_AVAILABLE RECORDS_
====================

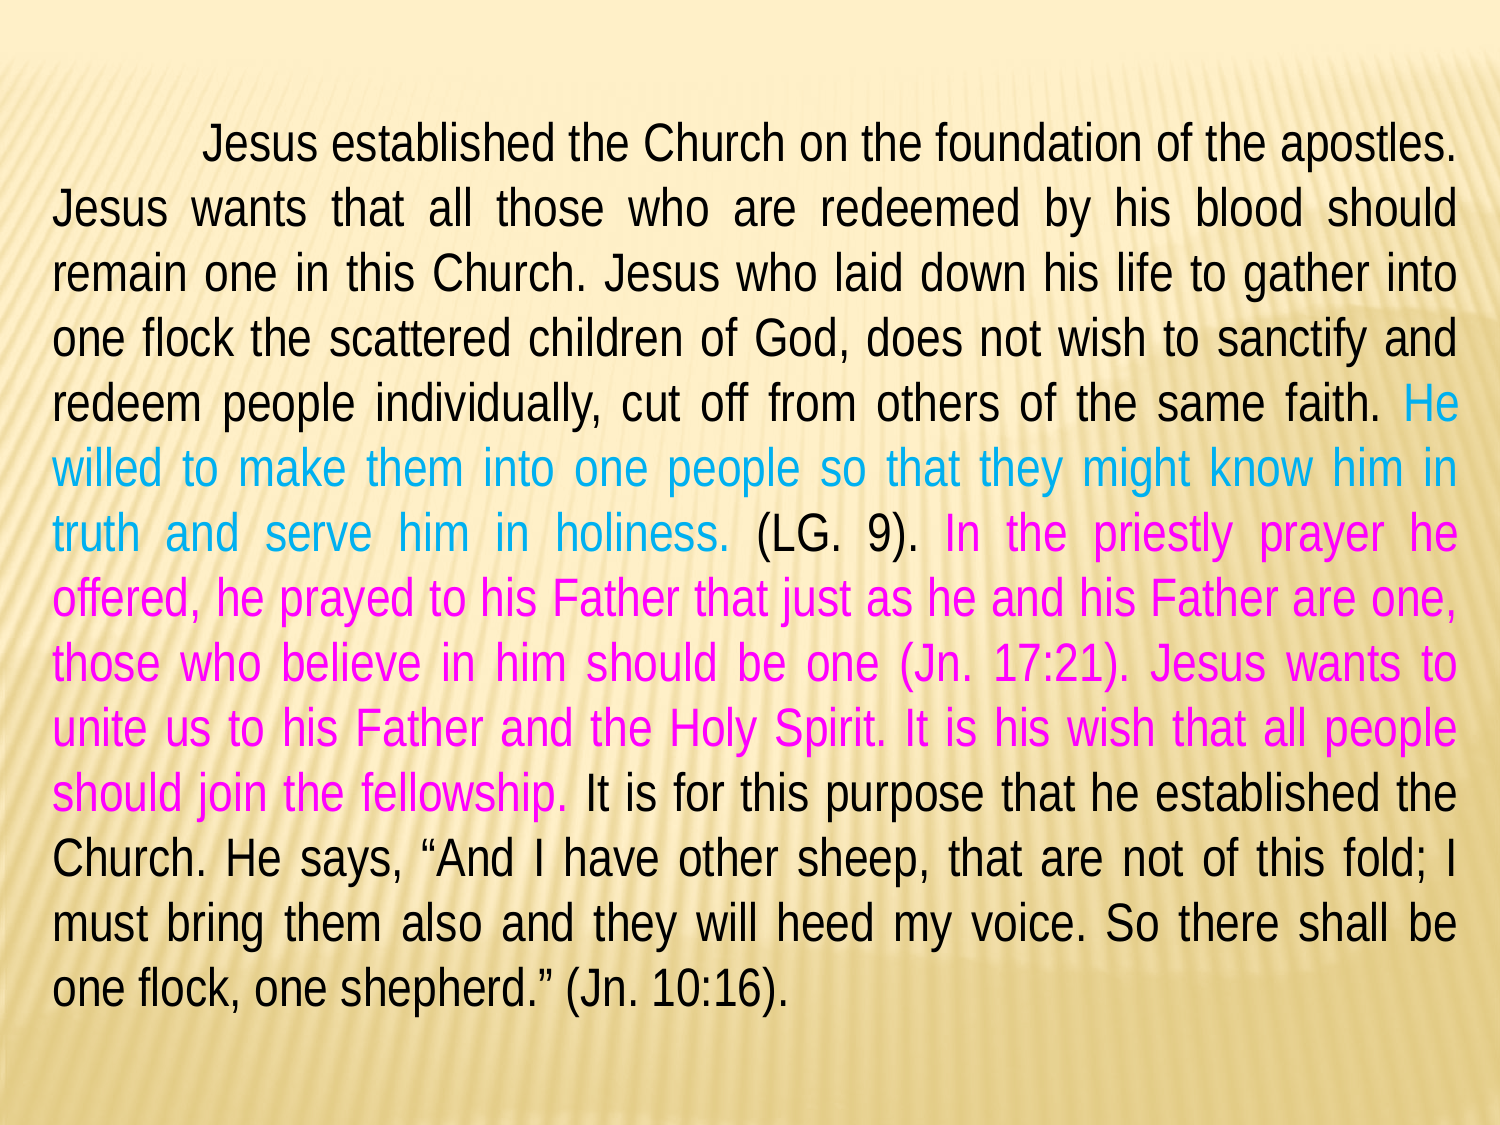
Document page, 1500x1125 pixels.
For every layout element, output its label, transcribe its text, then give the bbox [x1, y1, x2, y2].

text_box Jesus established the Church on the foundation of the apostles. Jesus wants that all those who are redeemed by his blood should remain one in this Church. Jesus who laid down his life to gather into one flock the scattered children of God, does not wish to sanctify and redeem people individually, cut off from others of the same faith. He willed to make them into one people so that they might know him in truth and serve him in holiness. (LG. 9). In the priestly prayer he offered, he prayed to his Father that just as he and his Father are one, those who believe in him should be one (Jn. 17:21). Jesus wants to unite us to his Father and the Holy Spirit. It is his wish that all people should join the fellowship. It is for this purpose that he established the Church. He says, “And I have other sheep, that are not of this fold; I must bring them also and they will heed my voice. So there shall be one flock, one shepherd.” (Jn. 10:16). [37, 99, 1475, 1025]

====================

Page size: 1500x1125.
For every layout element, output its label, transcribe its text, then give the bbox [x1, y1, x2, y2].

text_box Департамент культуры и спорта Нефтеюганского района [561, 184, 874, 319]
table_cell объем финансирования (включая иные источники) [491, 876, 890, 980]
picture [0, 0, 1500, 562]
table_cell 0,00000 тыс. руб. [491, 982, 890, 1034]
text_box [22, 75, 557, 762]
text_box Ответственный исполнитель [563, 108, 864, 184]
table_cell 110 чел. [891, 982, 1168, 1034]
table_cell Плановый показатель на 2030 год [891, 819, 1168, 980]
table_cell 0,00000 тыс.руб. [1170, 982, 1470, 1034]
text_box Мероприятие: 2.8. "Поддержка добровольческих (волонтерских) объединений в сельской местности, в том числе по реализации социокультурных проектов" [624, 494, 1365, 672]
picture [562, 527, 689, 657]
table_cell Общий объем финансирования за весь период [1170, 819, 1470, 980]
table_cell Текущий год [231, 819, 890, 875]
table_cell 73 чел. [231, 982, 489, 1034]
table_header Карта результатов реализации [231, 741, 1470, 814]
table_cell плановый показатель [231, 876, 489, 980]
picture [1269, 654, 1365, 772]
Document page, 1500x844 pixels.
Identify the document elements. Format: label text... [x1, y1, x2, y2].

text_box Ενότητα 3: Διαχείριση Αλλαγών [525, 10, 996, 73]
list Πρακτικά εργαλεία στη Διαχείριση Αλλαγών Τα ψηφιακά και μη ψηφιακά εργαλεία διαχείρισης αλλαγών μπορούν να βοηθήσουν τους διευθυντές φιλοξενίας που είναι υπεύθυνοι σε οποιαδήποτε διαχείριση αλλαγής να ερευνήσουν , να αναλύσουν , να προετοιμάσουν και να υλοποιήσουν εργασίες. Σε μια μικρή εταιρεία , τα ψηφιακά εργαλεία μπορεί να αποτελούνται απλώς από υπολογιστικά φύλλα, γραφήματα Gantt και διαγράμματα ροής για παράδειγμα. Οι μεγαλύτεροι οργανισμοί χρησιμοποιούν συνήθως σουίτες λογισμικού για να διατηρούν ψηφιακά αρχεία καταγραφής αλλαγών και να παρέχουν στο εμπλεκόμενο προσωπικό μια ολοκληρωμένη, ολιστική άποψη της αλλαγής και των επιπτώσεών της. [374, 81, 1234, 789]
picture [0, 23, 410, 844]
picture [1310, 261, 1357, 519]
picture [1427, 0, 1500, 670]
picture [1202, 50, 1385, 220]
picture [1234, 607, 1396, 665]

====================

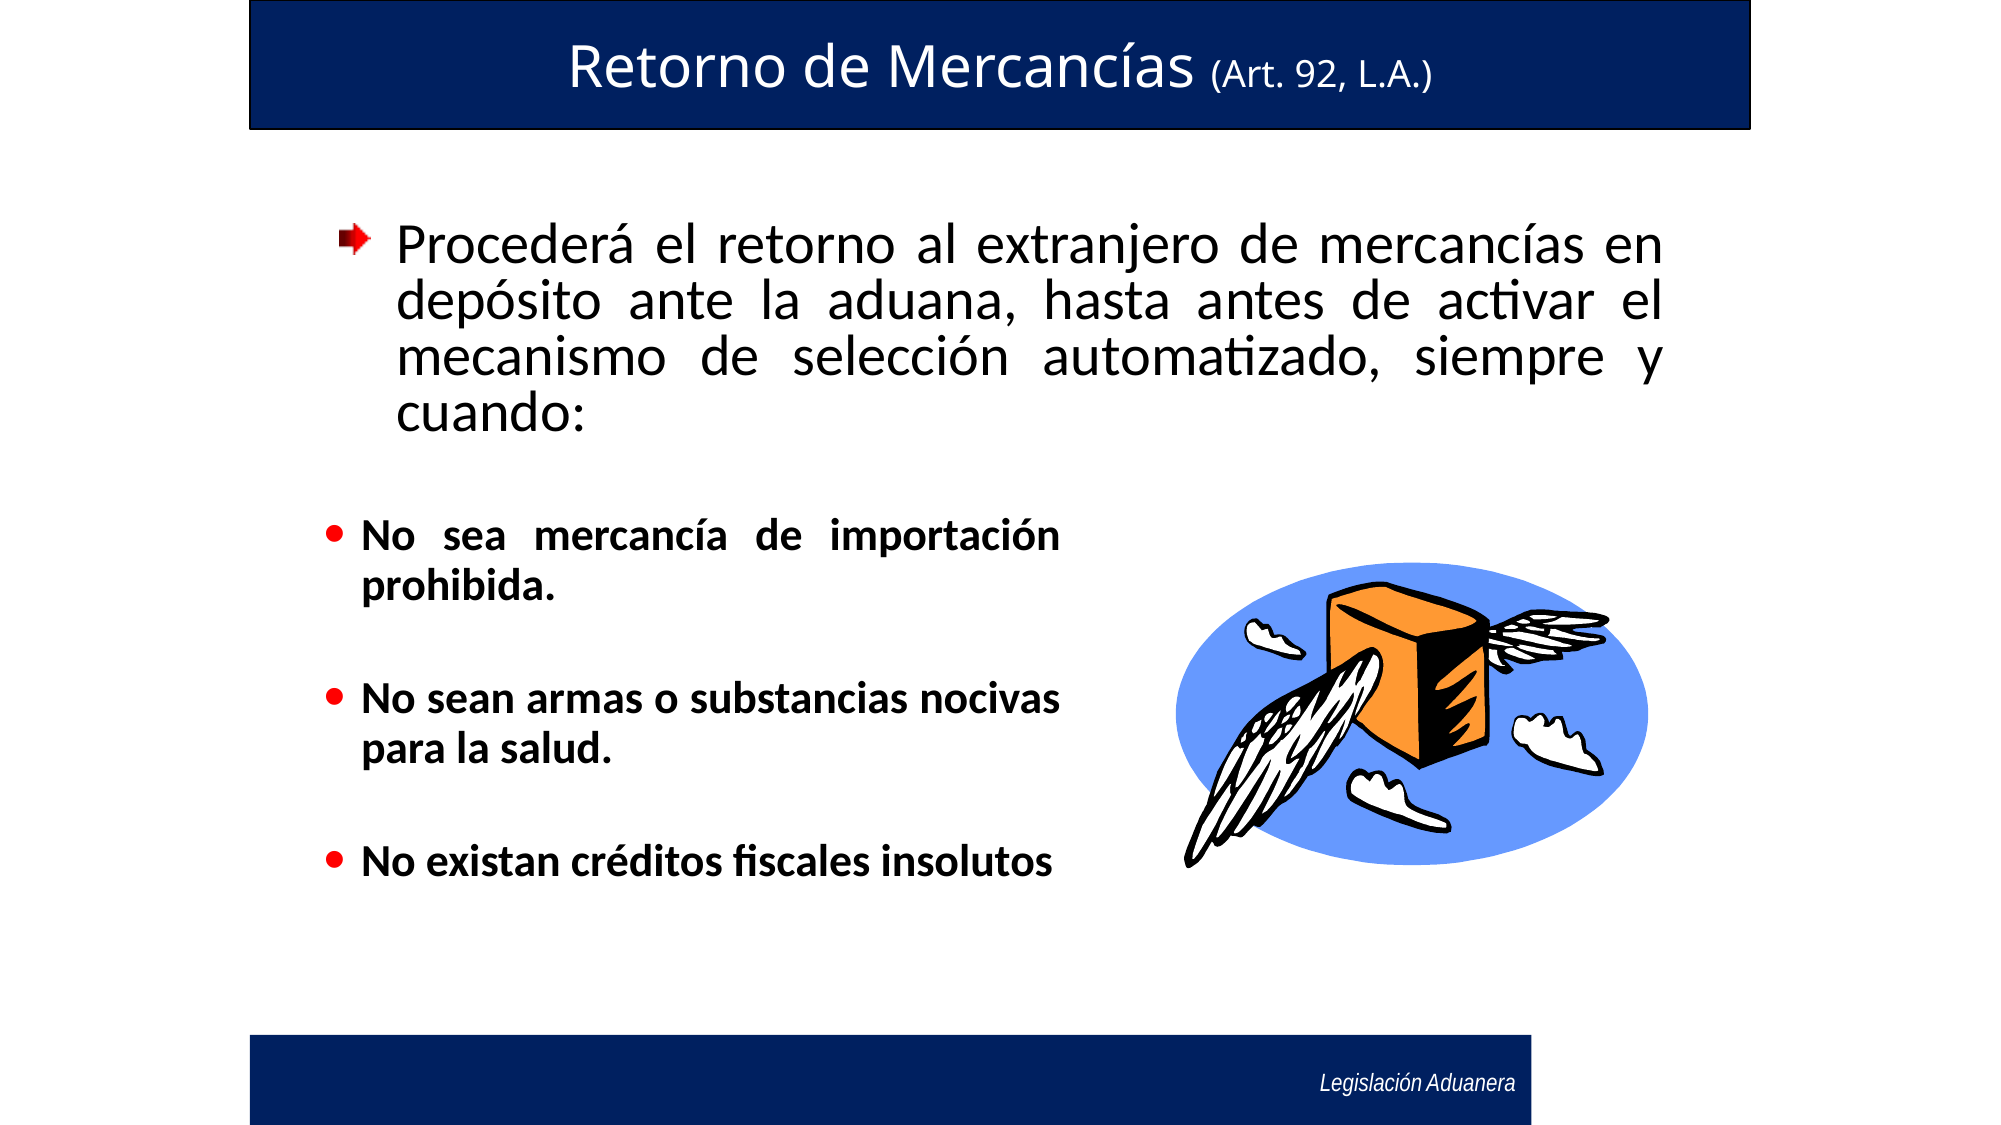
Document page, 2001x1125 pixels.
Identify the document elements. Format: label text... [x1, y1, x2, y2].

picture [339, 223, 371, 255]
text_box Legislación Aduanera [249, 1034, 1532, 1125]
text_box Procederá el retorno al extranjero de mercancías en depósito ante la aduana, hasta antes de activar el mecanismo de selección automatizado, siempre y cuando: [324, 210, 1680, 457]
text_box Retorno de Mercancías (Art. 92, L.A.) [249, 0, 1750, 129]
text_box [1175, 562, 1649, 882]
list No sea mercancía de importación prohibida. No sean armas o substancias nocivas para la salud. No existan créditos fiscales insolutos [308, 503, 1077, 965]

====================

What is wanted is a copy of every line in the listing that includes the word "pixels".

_TASK ANSWER_
Document page, 1500x1125 pixels.
Document page, 1500x844 pixels.
Document page, 2001x1125 pixels.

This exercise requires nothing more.